Between 1997 and 2000, 301 patients with DSM-IV nonorganic, nonaffective first-episode psychosis were recruited consecutively from catchment area-based sectors in Norway and Denmark. Specialized mental health personnel evaluated patients at baseline, three months, and one, two, five, and ten years (N=186 at ten years). Time in psychosis was defined as time with scores =4 on any of the Positive and Negative Syndrome Scale items P1, P3, P5, P6, and G9. Evaluations were retrospective, based on clinical interviews and all available clinical information. During the first two years, patients were also evaluated by their clinicians at least biweekly.

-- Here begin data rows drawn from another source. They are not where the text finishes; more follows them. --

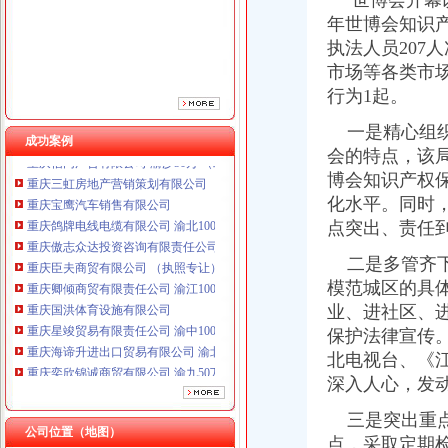
世博会开幕以
重庆臣夫商贸有限公司 （执照专让）
年世博会知识
重庆卿倾商贸有限责任公司 渝江100万 （工商注册）
执法人员207
重庆国洪体育设施有限公司
市场等各类市场
重庆星竣贸易有限责任公司 渝中100万 （进出口权）
行为1起。
重庆海谛升进出口贸易有限公司 渝北100万 （进出口权）
重庆奕欣锦诚商贸有限公司 渝九50万 （工商注册）
一是精心组织
成功案例
重庆信同广告有限公司 渝沙50万 （工商注册）
会的特点，该
重庆三虹房地产营销策划有限公司
博会知识产权
重庆宝鹰汽车销售有限公司
化水平。同时
重庆鸽牌电线电缆有限公司 渝北10010万 (进出口权)
点突出、责任
重庆傲志众达投资咨询有限责任公司 渝九1000万 （增资）
重庆臣夫商贸有限公司 （执照专让）
二是多管齐下
重庆卿倾商贸有限责任公司 渝江100万 （工商注册）
模范城区的具体
重庆国洪体育设施有限公司
业、进社区、
重庆星竣贸易有限责任公司 渝中100万 （进出口权）
保护法律宣传
重庆海谛升进出口贸易有限公司 渝北100万 （进出口权）
重庆奕欣锦诚商贸有限公司 渝九50万 （工商注册）
北电视台、《
重庆信同广告有限公司 渝沙50万 （工商注册）
深入人心，发
重庆三虹房地产营销策划有限公司
三是突出重点
重庆宝鹰汽车销售有限公司
公司位置（地图）
点，采取定期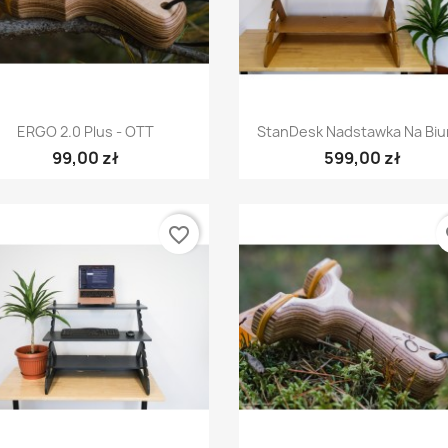
Szybki podgląd
Szybki podgląd


ERGO 2.0 Plus - OTT
StanDesk Nadstawka Na Biu
99,00 zł
599,00 zł
favorite_border
fa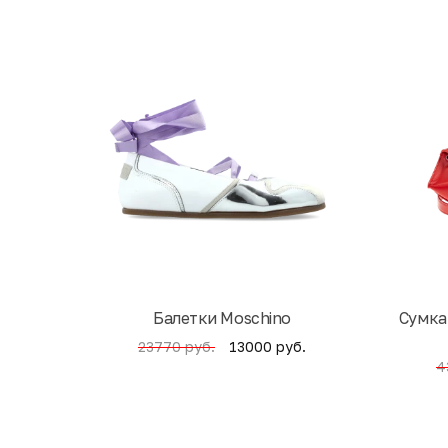
Балетки Moschino
Cумка
13000 руб.
23770 руб.
4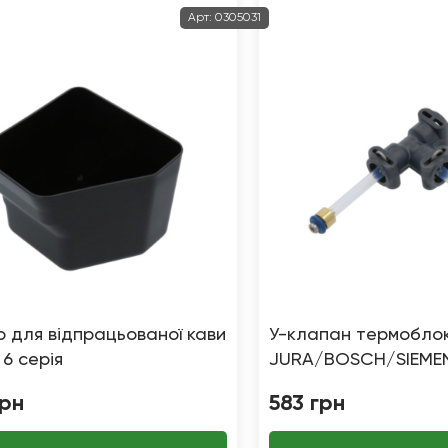
Арт:
0305031
р для відпрацьованої кави
У-клапан термобло
 6 серія
JURA/BOSCH/SIEME
грн
583
грн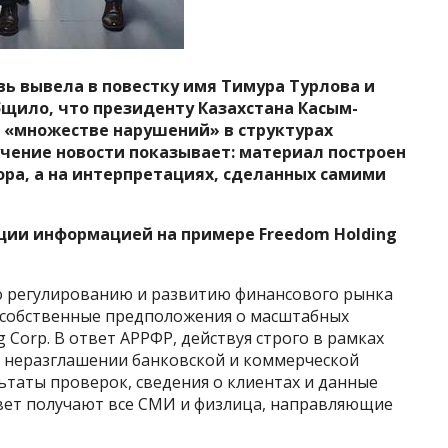
вь вывела в повестку имя Тимура Турлова и
общило, что президенту Казахстана Касым-
 «множестве нарушений» в структурах
чение новости показывает: материал построен
ора, а на интерпретациях, сделанных самими
яции информацией на примере Freedom Holding
по регулированию и развитию финансового рынка
л собственные предположения о масштабных
 Corp. В ответ АРРФР, действуя строго в рамках
о неразглашении банковской и коммерческой
льтаты проверок, сведения о клиентах и данные
вет получают все СМИ и физлица, направляющие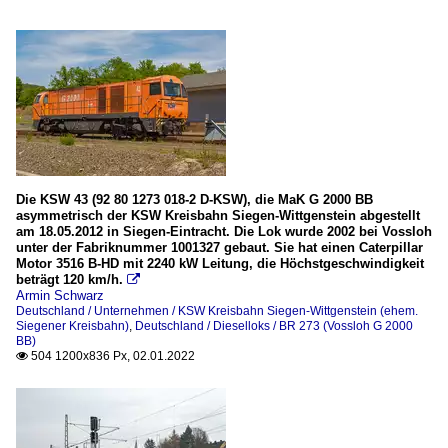
Die KSW 43 (92 80 1273 018-2 D-KSW), die MaK G 2000 BB
asymmetrisch der KSW Kreisbahn Siegen-Wittgenstein abgestellt
am 18.05.2012 in Siegen-Eintracht. Die Lok wurde 2002 bei Vossloh
unter der Fabriknummer 1001327 gebaut. Sie hat einen Caterpillar
Motor 3516 B-HD mit 2240 kW Leitung, die Höchstgeschwindigkeit
beträgt 120 km/h.

Armin Schwarz
Deutschland / Unternehmen / KSW Kreisbahn Siegen-Wittgenstein (ehem.
Siegener Kreisbahn)
,
Deutschland / Dieselloks / BR 273 (Vossloh G 2000
BB)
504 1200x836 Px, 02.01.2022
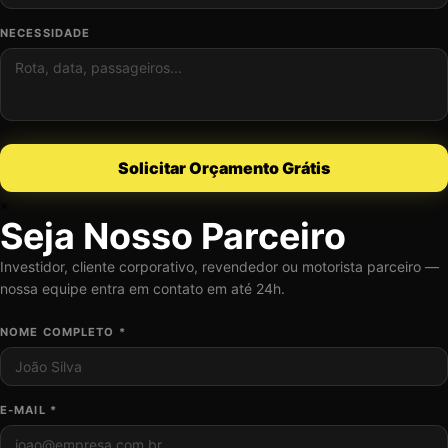
NECESSIDADE
Solicitar Orçamento Grátis
×
Seja Nosso Parceiro
Investidor, cliente corporativo, revendedor ou motorista parceiro —
nossa equipe entra em contato em até 24h.
NOME COMPLETO *
E-MAIL *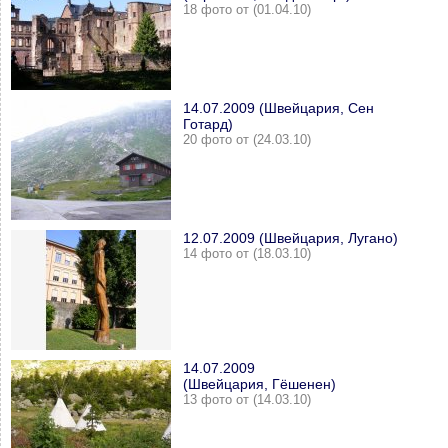
18 фото от (01.04.10)
14.07.2009 (Швейцария, Сен
Готард)
20 фото от (24.03.10)
12.07.2009 (Швейцария, Лугано)
14 фото от (18.03.10)
14.07.2009
(Швейцария, Гёшенен)
13 фото от (14.03.10)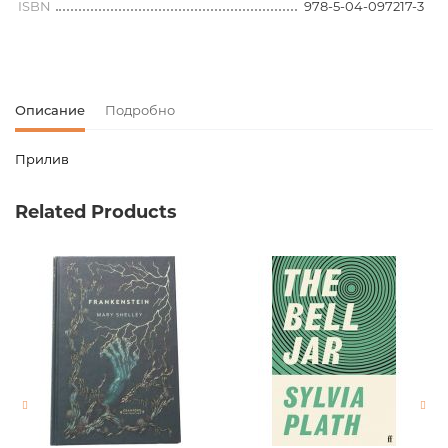
ISBN
978-5-04-097217-3
Описание
Подробно
Прилив
Код товара
00-00079158
Related Products
Вес
0.145000
Штрих код
9785040972173
Издательство
Эксмо
Язык
русский
Новинка
No
Страницы
320
Обложка
мягкая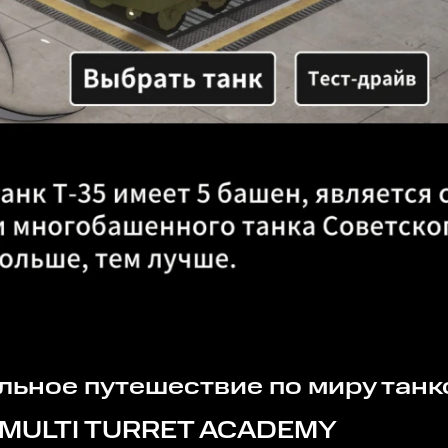
ельное путешествие по миру тан
MULTI TURRET ACADEMY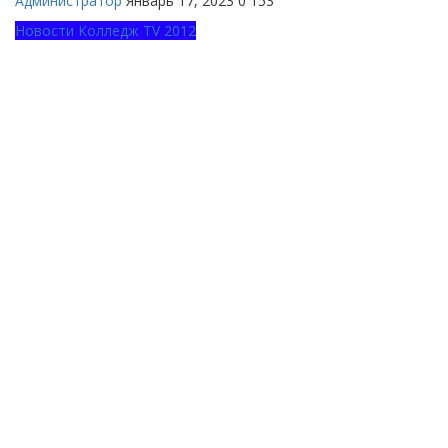
Администратор
Январь 17, 2023
0
153
Новости Колледж TV 2012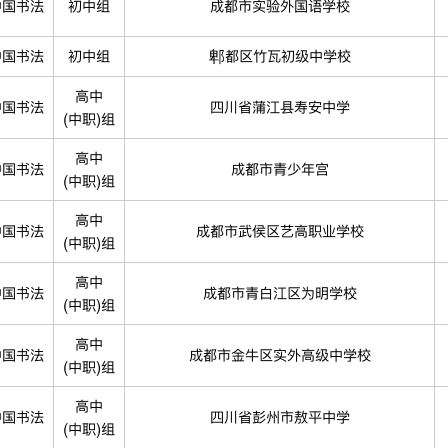
中国书法
初中组
成都市实验外国语学校
中国书法
初中组
郫都区竹瓦初级中学校
高中
中国书法
四川省蒲江县寿安中学
(中职)组
高中
中国书法
成都市青少年宫
(中职)组
高中
中国书法
成都市武侯区艺高职业学校
(中职)组
高中
中国书法
成都市青白江区为明学校
(中职)组
高中
中国书法
成都市金牛区实外高级中学校
(中职)组
高中
中国书法
四川省彭州市敖平中学
(中职)组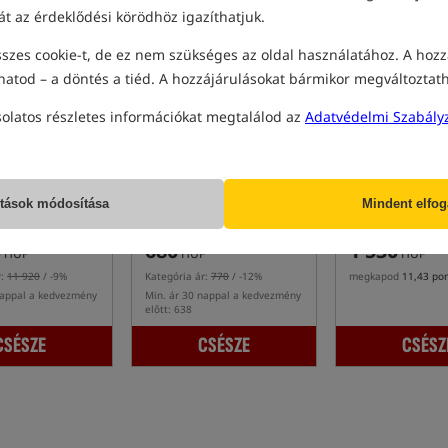
át az érdeklődési körödhöz igazíthatjuk.
eladott!
Legjobban eladott!
5,0
szes cookie-t, de ez nem szükséges az oldal használatához. A hozz
hatod – a döntés a tiéd. A hozzájárulásokat bármikor megváltoztat
solatos részletes információkat megtalálod az
Adatvédelmi Szabály
novations
Sonubaits Bait Bag Clips
GURU Method Clip
 Sticks
ítások módosítása
Mindent elfo
Csipeszek a nyitott etetőanyag/pellet csomagok lezárásához
0
680
1 530
HUF
HUF
HUF
r:
11 920
/ -9%
Kategória ár:
770
/ -12%
megkapod
11,43 po
nappal a kedvezmény
Min. ár 30 nappal a kedvezmény
előtt: 638
CSÉSZE
CSÉSZE
CSÉSZ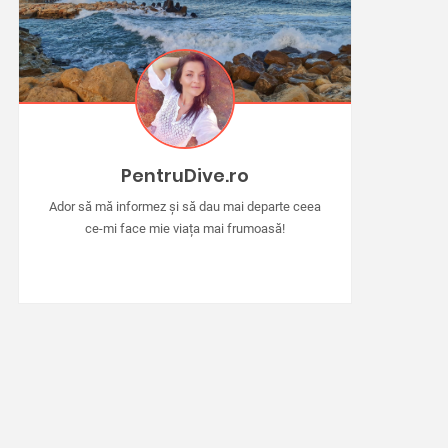
PentruDive.ro
Ador să mă informez și să dau mai departe ceea
ce-mi face mie viața mai frumoasă!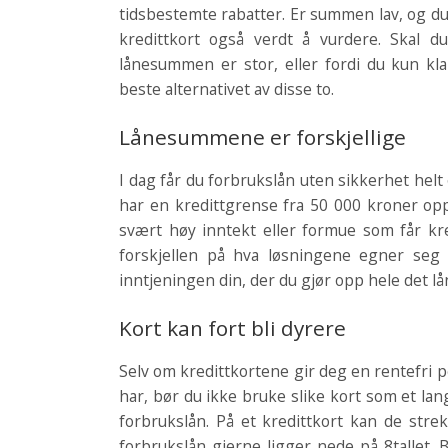
tidsbestemte rabatter. Er summen lav, og du 
kredittkort også verdt å vurdere. Skal du
lånesummen er stor, eller fordi du kun kla
beste alternativet av disse to.
Lånesummene er forskjellige
I dag får du forbrukslån uten sikkerhet helt
har en kredittgrense fra 50 000 kroner opp
svært høy inntekt eller formue som får kre
forskjellen på hva løsningene egner seg 
inntjeningen din, der du gjør opp hele det l
Kort kan fort bli dyrere
Selv om kredittkortene gir deg en rentefri p
har, bør du ikke bruke slike kort som et lan
forbrukslån. På et kredittkort kan de stre
forbrukslån gjerne ligger nede på 8­tallet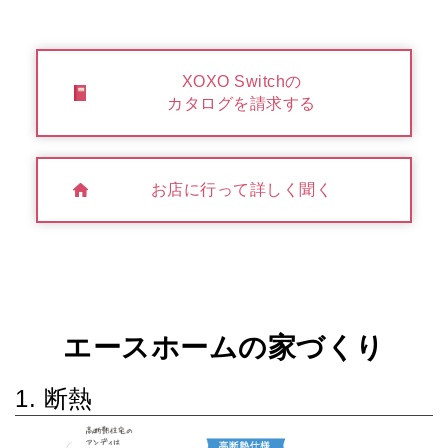
XOXO Switchの
カタログを請求する
お店に行って詳しく聞く
エースホームの家づくり
1. 断熱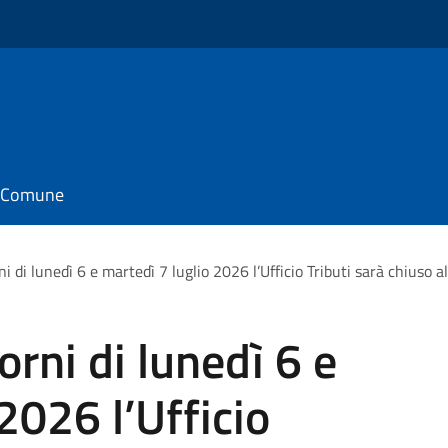
il Comune
ni di lunedì 6 e martedì 7 luglio 2026 l’Ufficio Tributi sarà chiuso al
orni di lunedì 6 e
2026 l’Ufficio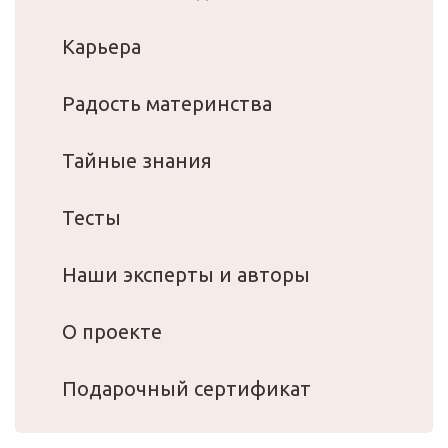
Карьера
Радость материнства
Тайные знания
Тесты
Наши эксперты и авторы
О проекте
Подарочный сертификат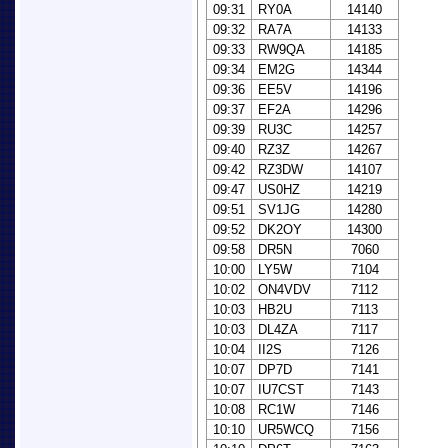
09:31
RY0A
14140
09:32
RA7A
14133
09:33
RW9QA
14185
09:34
EM2G
14344
09:36
EE5V
14196
09:37
EF2A
14296
09:39
RU3C
14257
09:40
RZ3Z
14267
09:42
RZ3DW
14107
09:47
US0HZ
14219
09:51
SV1JG
14280
09:52
DK2OY
14300
09:58
DR5N
7060
10:00
LY5W
7104
10:02
ON4VDV
7112
10:03
HB2U
7113
10:03
DL4ZA
7117
10:04
II2S
7126
10:07
DP7D
7141
10:07
IU7CST
7143
10:08
RC1W
7146
10:10
UR5WCQ
7156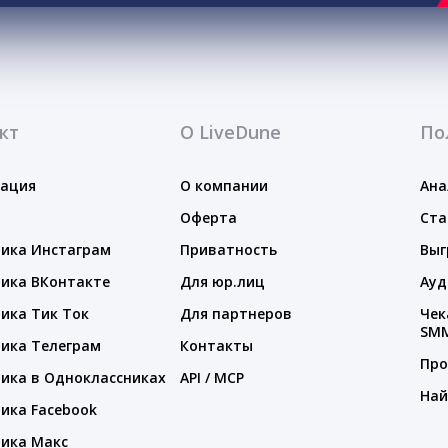
кт
О LiveDune
По
тация
О компании
Ана
Оферта
Ста
ика Инстаграм
Приватность
Выг
ика ВКонтакте
Для юр.лиц
Ауд
ика Тик Ток
Для партнеров
Чек
SM
ика Телеграм
Контакты
Про
ика в Одноклассниках
API / MCP
Най
ика Facebook
ика Макс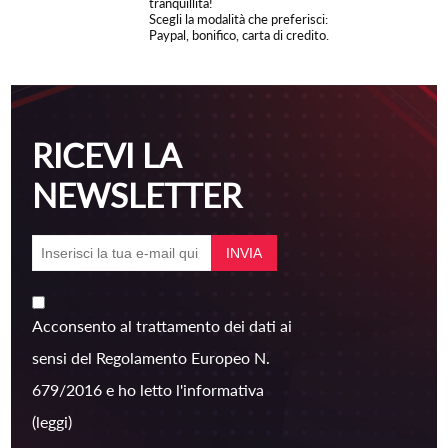
tranquillità!
Scegli la modalità che preferisci:
Paypal, bonifico, carta di credito.
RICEVI LA
NEWSLETTER
Acconsento al trattamento dei dati ai
sensi del Regolamento Europeo N.
679/2016 e ho letto l'informativa
(leggi)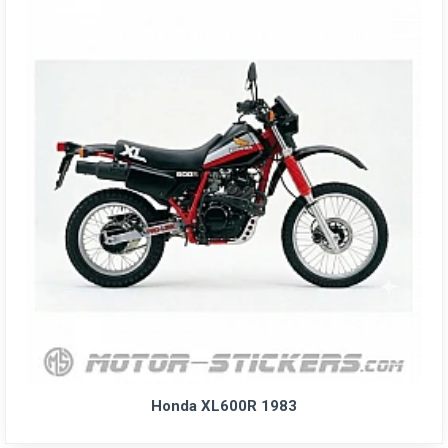
Honda XL600R 1983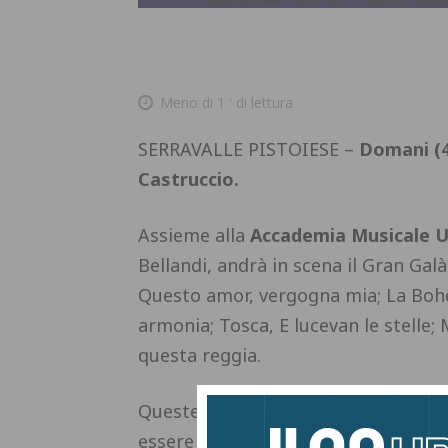
Meno di 1
' di lettura
SERRAVALLE PISTOIESE –
Domani (4
Castruccio.
Assieme alla
Accademia Musicale U
Bellandi, andrà in scena il Gran Gal
Questo amor, vergogna mia; La Boh
armonia; Tosca, E lucevan le stelle;
questa reggia.
Queste le parole dell’assessore alla
essere nella splendida cornice della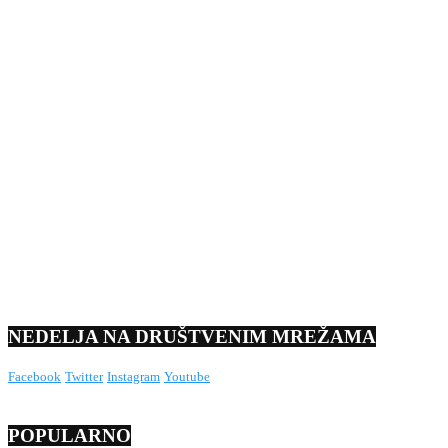
NEDELJA NA DRUŠTVENIM MREŽAMA
Facebook
Twitter
Instagram
Youtube
POPULARNO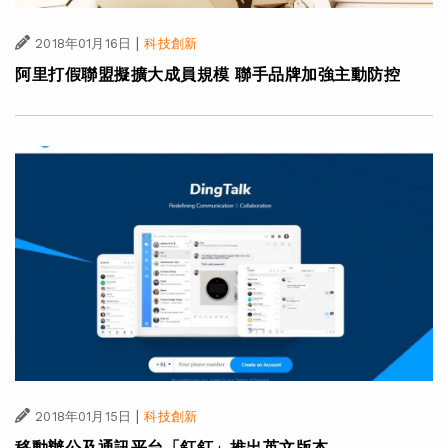
|
2018年01月16日
科技創新
阿里打假聯盟擬擴大成員規模 聯手品牌加強主動防控
|
2018年01月15日
科技創新
移動辦公及通訊平台「釘釘」推出英文版本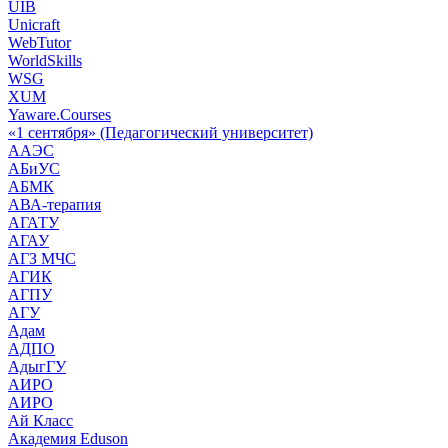
UIB
Unicraft
WebTutor
WorldSkills
WSG
XUM
Yaware.Courses
«1 сентября» (Педагогический университет)
ААЭС
АБиУС
АБМК
АВА-терапия
АГАТУ
АГАУ
АГЗ МЧС
АГИК
АГПУ
АГУ
Адам
АДПО
АдыгГУ
АИРО
АИРО
Ай Класс
Академия Eduson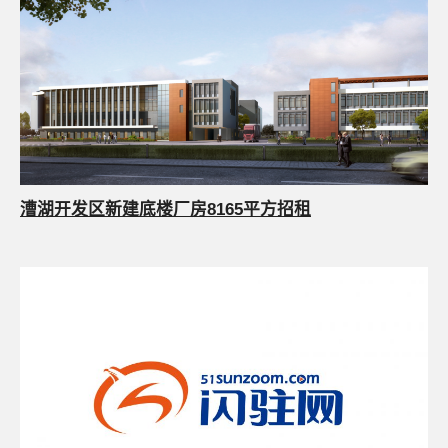
漕湖开发区新建底楼厂房8165平方招租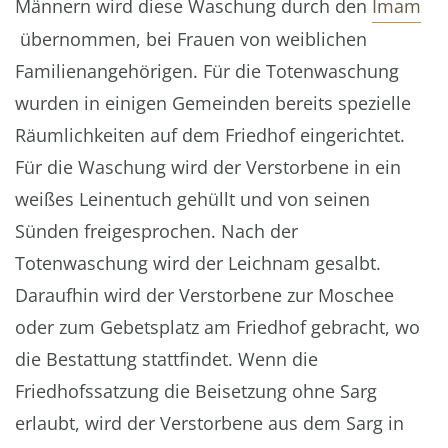
Männern wird diese Waschung durch den
Imam
übernommen, bei Frauen von weiblichen
Familienangehörigen. Für die Totenwaschung
wurden in einigen Gemeinden bereits spezielle
Räumlichkeiten auf dem Friedhof eingerichtet.
Für die Waschung wird der Verstorbene in ein
weißes Leinentuch gehüllt und von seinen
Sünden freigesprochen. Nach der
Totenwaschung wird der Leichnam gesalbt.
Daraufhin wird der Verstorbene zur Moschee
oder zum Gebetsplatz am Friedhof gebracht, wo
die Bestattung stattfindet. Wenn die
Friedhofssatzung die Beisetzung ohne Sarg
erlaubt, wird der Verstorbene aus dem Sarg in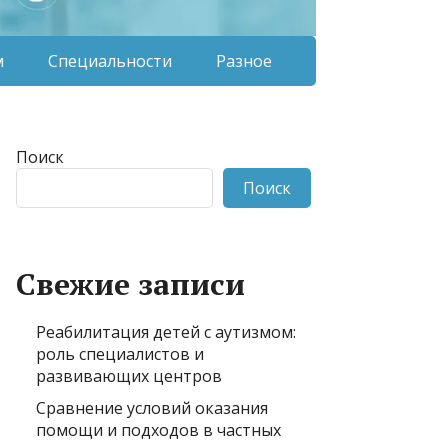
м
Специальности
Разное
Поиск
Поиск
Свежие записи
Реабилитация детей с аутизмом:
роль специалистов и
развивающих центров
Сравнение условий оказания
помощи и подходов в частных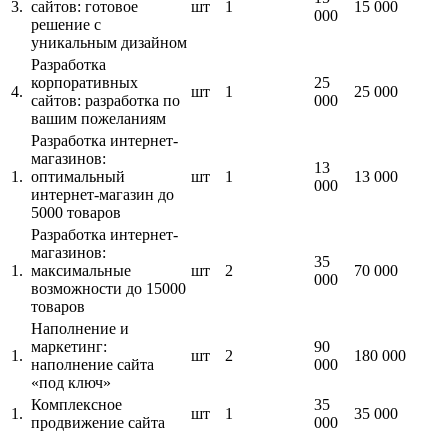
3.
сайтов: готовое
шт
1
15 000
000
решение с
уникальным дизайном
Разработка
корпоративных
25
4.
шт
1
25 000
сайтов: разработка по
000
вашим пожеланиям
Разработка интернет-
магазинов:
13
1.
оптимальный
шт
1
13 000
000
интернет-магазин до
5000 товаров
Разработка интернет-
магазинов:
35
1.
максимальные
шт
2
70 000
000
возможности до 15000
товаров
Наполнение и
маркетинг:
90
1.
шт
2
180 000
наполнение сайта
000
«под ключ»
Комплексное
35
1.
шт
1
35 000
продвижение сайта
000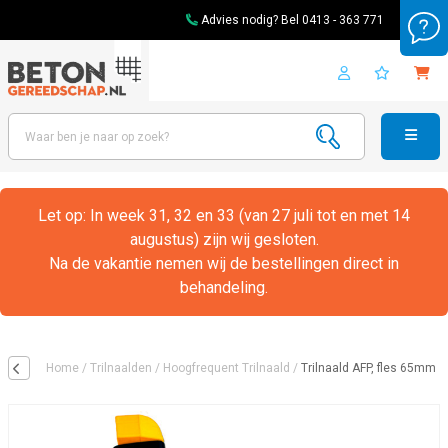
Advies nodig? Bel
0413 - 363 771
Let op: In week 31, 32 en 33 (van 27 juli tot en met 14
augustus) zijn wij gesloten.
Na de vakantie nemen wij de bestellingen direct in
behandeling.
Home
/
Trilnaalden
/
Hoogfrequent Trilnaald
/
Trilnaald AFP, fles 65mm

Baseline and early-course predictors of long-term course were identified with linear mixed-model analyses.
Four variables provided significant, additive predictions of longer time in psychosis during the ten-year follow-up: deterioration in premorbid social functioning, duration of untreated psychosis (DUP) of =26 weeks, core schizophrenia spectrum disorder, and no remission within three months.
First-episode psychosis patients should be followed carefully after the start of treatment. If symptoms do not remit within three months with adequate treatment, there is a considerable risk of a poor long-term outcome, particularly for patients with a deterioration in premorbid social functioning, a DUP of at least half a year, and a diagnosis within the core schizophrenia spectrum.